__Your instructions__.
Output every line of the material below as a JSON list of strings, one string per line, leaving out blank lines.

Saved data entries
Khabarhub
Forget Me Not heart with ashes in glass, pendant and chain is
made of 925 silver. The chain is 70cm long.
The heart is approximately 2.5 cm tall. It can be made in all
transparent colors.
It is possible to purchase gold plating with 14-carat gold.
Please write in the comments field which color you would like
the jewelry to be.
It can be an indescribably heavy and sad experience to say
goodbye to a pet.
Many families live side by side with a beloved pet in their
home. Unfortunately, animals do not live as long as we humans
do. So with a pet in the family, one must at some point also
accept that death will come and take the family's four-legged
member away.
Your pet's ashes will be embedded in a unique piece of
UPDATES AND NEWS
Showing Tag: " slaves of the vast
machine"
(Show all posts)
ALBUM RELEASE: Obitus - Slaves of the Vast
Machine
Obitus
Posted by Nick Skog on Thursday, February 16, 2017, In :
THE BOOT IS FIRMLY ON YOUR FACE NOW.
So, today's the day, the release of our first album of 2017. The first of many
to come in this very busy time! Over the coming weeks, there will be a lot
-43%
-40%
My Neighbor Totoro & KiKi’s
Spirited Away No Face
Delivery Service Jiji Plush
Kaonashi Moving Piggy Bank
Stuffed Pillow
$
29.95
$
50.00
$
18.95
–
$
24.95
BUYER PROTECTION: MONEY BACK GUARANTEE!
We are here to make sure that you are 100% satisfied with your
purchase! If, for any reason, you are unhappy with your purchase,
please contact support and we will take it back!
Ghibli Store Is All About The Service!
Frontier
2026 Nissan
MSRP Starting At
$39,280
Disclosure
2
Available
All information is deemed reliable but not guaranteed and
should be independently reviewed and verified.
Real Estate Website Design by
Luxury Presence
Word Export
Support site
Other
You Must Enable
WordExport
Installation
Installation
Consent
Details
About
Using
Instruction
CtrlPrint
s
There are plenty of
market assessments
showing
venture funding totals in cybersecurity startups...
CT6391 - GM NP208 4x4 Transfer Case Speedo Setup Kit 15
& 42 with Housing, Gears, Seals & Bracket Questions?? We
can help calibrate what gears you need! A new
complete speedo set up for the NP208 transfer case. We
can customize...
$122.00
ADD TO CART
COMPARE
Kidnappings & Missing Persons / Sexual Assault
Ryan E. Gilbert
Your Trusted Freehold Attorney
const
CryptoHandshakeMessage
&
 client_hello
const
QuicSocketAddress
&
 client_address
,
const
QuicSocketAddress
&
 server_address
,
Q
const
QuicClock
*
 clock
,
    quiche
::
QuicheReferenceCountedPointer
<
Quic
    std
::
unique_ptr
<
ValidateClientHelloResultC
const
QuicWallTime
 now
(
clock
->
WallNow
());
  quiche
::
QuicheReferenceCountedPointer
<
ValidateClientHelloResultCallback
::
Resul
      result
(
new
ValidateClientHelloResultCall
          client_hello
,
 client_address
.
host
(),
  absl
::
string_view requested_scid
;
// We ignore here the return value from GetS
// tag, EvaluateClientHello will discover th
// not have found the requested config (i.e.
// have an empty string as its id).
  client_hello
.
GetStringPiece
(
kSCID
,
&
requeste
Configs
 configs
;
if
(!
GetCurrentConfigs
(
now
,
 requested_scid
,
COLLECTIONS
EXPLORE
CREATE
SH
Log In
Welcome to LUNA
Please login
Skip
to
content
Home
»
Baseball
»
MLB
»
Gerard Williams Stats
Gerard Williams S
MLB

__Response area__.
[
  "Khabarhub",
  "Forget Me Not heart with ashes in glass, pendant and chain is",
  "made of 925 silver. The chain is 70cm long.",
  "The heart is approximately 2.5 cm tall. It can be made in all",
  "transparent colors.",
  "It is possible to purchase gold plating with 14-carat gold.",
  "Please write in the comments field which color you would like",
  "the jewelry to be.",
  "It can be an indescribably heavy and sad experience to say",
  "goodbye to a pet.",
  "Many families live side by side with a beloved pet in their",
  "home. Unfortunately, animals do not live as long as we humans",
  "do. So with a pet in the family, one must at some point also",
  "accept that death will come and take the family's four-legged",
  "member away.",
  "Your pet's ashes will be embedded in a unique piece of",
  "UPDATES AND NEWS",
  "Showing Tag: \" slaves of the vast",
  "machine\"",
  "(Show all posts)",
  "ALBUM RELEASE: Obitus - Slaves of the Vast",
  "Machine",
  "Obitus",
  "Posted by Nick Skog on Thursday, February 16, 2017, In :",
  "THE BOOT IS FIRMLY ON YOUR FACE NOW.",
  "So, today's the day, the release of our first album of 2017. The first of many",
  "to come in this very busy time! Over the coming weeks, there will be a lot",
  "-43%",
  "-40%",
  "My Neighbor Totoro & KiKi’s",
  "Spirited Away No Face",
  "Delivery Service Jiji Plush",
  "Kaonashi Moving Piggy Bank",
  "Stuffed Pillow",
  "$",
  "29.95",
  "$",
  "50.00",
  "$",
  "18.95",
  "–",
  "$",
  "24.95",
  "BUYER PROTECTION: MONEY BACK GUARANTEE!",
  "We are here to make sure that you are 100% satisfied with your",
  "purchase! If, for any reason, you are unhappy with your purchase,",
  "please contact support and we will take it back!",
  "Ghibli Store Is All About The Service!",
  "Frontier",
  "2026 Nissan",
  "MSRP Starting At",
  "$39,280",
  "Disclosure",
  "2",
  "Available",
  "All information is deemed reliable but not guaranteed and",
  "should be independently reviewed and verified.",
  "Real Estate Website Design by",
  "Luxury Presence",
  "Word Export",
  "Support site",
  "Other",
  "You Must Enable",
  "WordExport",
  "Installation",
  "Installation",
  "Consent",
  "Details",
  "About",
  "Using",
  "Instruction",
  "CtrlPrint",
  "s",
  "There are plenty of",
  "market assessments",
  "showing",
  "venture funding totals in cybersecurity startups...",
  "CT6391 - GM NP208 4x4 Transfer Case Speedo Setup Kit 15",
  "& 42 with Housing, Gears, Seals & Bracket Questions?? We",
  "can help calibrate what gears you need! A new",
  "complete speedo set up for the NP208 transfer case. We",
  "can customize...",
  "$122.00",
  "ADD TO CART",
  "COMPARE",
  "Kidnappings & Missing Persons / Sexual Assault",
  "Ryan E. Gilbert",
  "Your Trusted Freehold Attorney",
  "const",
  "CryptoHandshakeMessage",
  "&",
  " client_hello",
  "const",
  "QuicSocketAddress",
  "&",
  " client_address",
  ",",
  "const",
  "QuicSocketAddress",
  "&",
  " server_address",
  ",",
  "Q",
  "const",
  "QuicClock",
  "*",
  " clock",
  ",",
  "    quiche",
  "::",
  "QuicheReferenceCountedPointer",
  "<",
  "Quic",
  "    std",
  "::",
  "unique_ptr",
  "<",
  "ValidateClientHelloResultC",
  "const",
  "QuicWallTime",
  " now",
  "(",
  "clock",
  "->",
  "WallNow",
  "());",
  "  quiche",
  "::",
  "QuicheReferenceCountedPointer",
  "<",
  "ValidateClientHelloResultCallback",
  "::",
  "Resul",
  "      result",
  "(",
  "new",
  "ValidateClientHelloResultCall",
  "          client_hello",
  ",",
  " client_address",
  ".",
  "host",
  "(),",
  "  absl",
  "::",
  "string_view requested_scid",
  ";",
  "// We ignore here the return value from GetS",
  "// tag, EvaluateClientHello will discover th",
  "// not have found the requested config (i.e.",
  "// have an empty string as its id).",
  "  client_hello",
  ".",
  "GetStringPiece",
  "(",
  "kSCID",
  ",",
  "&",
  "requeste",
  "Configs",
  " configs",
  ";",
  "if",
  "(!",
  "GetCurrentConfigs",
  "(",
  "now",
  ",",
  " requested_scid",
  ",",
  "COLLECTIONS",
  "EXPLORE",
  "CREATE",
  "SH",
  "Log In",
  "Welcome to LUNA",
  "Please login",
  "Skip",
  "to",
  "content",
  "Home",
  "»",
  "Baseball",
  "»",
  "MLB",
  "»",
  "Gerard Williams Stats",
  "Gerard Williams S",
  "MLB"
]